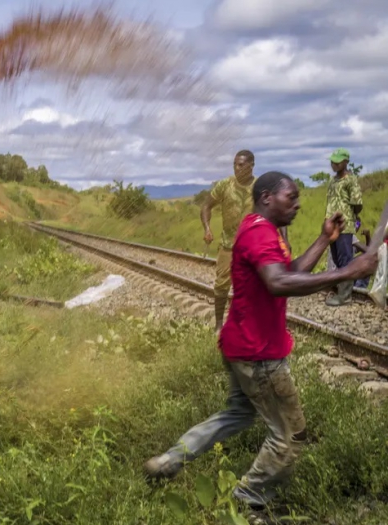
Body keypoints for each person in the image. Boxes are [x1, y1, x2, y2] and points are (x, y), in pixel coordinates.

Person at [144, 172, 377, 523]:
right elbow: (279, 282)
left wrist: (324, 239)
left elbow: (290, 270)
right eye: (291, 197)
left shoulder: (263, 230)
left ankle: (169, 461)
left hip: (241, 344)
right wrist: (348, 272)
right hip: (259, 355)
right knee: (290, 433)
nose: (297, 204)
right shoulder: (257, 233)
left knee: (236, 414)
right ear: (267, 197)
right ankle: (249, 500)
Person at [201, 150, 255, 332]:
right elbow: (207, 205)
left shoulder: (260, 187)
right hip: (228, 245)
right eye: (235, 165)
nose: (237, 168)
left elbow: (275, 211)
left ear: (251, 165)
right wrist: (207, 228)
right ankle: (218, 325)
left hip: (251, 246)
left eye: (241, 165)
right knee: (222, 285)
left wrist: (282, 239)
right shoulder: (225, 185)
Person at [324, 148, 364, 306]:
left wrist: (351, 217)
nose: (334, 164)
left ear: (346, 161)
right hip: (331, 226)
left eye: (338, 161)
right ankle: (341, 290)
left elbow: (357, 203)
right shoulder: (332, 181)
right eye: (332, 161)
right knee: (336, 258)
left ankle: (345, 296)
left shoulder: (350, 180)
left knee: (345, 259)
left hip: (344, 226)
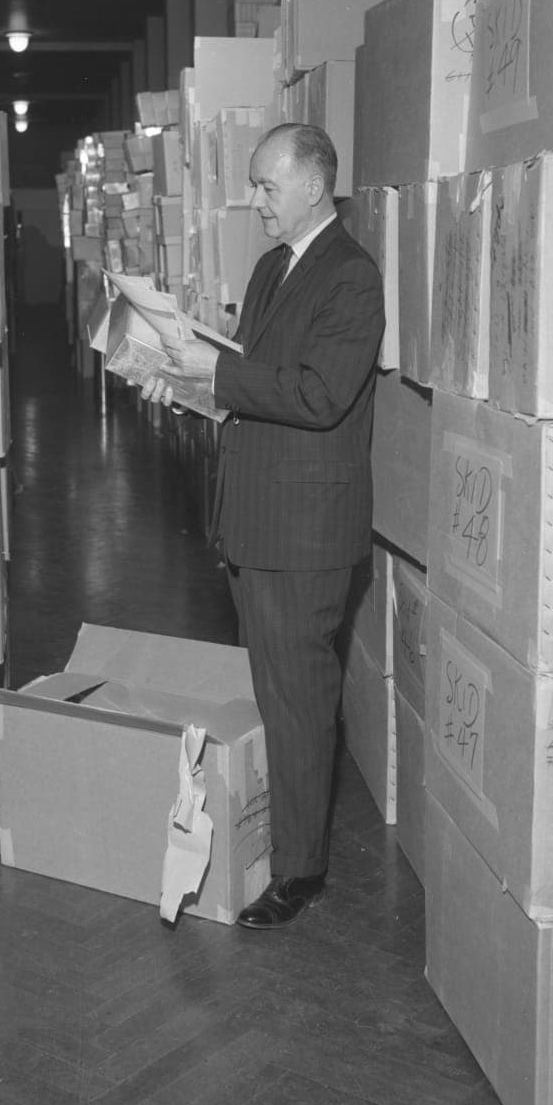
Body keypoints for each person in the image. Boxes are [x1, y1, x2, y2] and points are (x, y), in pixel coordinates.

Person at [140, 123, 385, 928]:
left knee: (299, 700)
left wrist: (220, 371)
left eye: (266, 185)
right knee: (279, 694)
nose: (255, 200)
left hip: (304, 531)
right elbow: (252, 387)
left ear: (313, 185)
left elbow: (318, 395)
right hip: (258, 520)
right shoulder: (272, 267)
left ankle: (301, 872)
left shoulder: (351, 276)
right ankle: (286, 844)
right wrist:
·····
For each record, return its text exactly and leave any picture out.

Body keypoints for each person in the image. Boxes are [x1, y1, x2, y2] and points are (x, y), in pixel coordinates.

Person at [144, 172, 377, 523]:
right elbow: (279, 282)
left wrist: (324, 239)
left elbow: (290, 270)
right eye: (291, 197)
left shoulder: (263, 230)
left ankle: (169, 461)
left hip: (241, 344)
right wrist: (348, 272)
right hip: (259, 355)
right knee: (290, 433)
nose: (297, 204)
right shoulder: (257, 233)
left knee: (236, 414)
right ear: (267, 197)
right ankle: (249, 500)
Person at [201, 150, 255, 332]:
right elbow: (207, 205)
left shoulder: (260, 187)
right hip: (228, 245)
right eye: (235, 165)
nose: (237, 168)
left elbow: (275, 211)
left ear: (251, 165)
right wrist: (207, 228)
right ankle: (218, 325)
left hip: (251, 246)
left eye: (241, 165)
right knee: (222, 285)
left wrist: (282, 239)
right shoulder: (225, 185)
Person at [324, 148, 364, 306]:
left wrist: (351, 217)
nose: (334, 164)
left ear: (346, 161)
right hip: (331, 226)
left eye: (338, 161)
right ankle: (341, 290)
left elbow: (357, 203)
right shoulder: (332, 181)
right eye: (332, 161)
right knee: (336, 258)
left ankle: (345, 296)
left shoulder: (350, 180)
left knee: (345, 259)
left hip: (344, 226)
Body keypoints for each person in the image. Boxes are [x1, y1, x2, y2] and points are (x, y), in pixel coordinates.

Person at [140, 123, 385, 928]:
left knee: (299, 700)
left wrist: (220, 371)
left eye: (266, 185)
right knee: (279, 694)
nose: (255, 200)
left hip: (304, 531)
right elbow: (252, 387)
left ear: (313, 185)
left elbow: (318, 395)
right hip: (258, 520)
right shoulder: (272, 267)
left ankle: (301, 872)
left shoulder: (351, 276)
right ankle: (286, 844)
right wrist:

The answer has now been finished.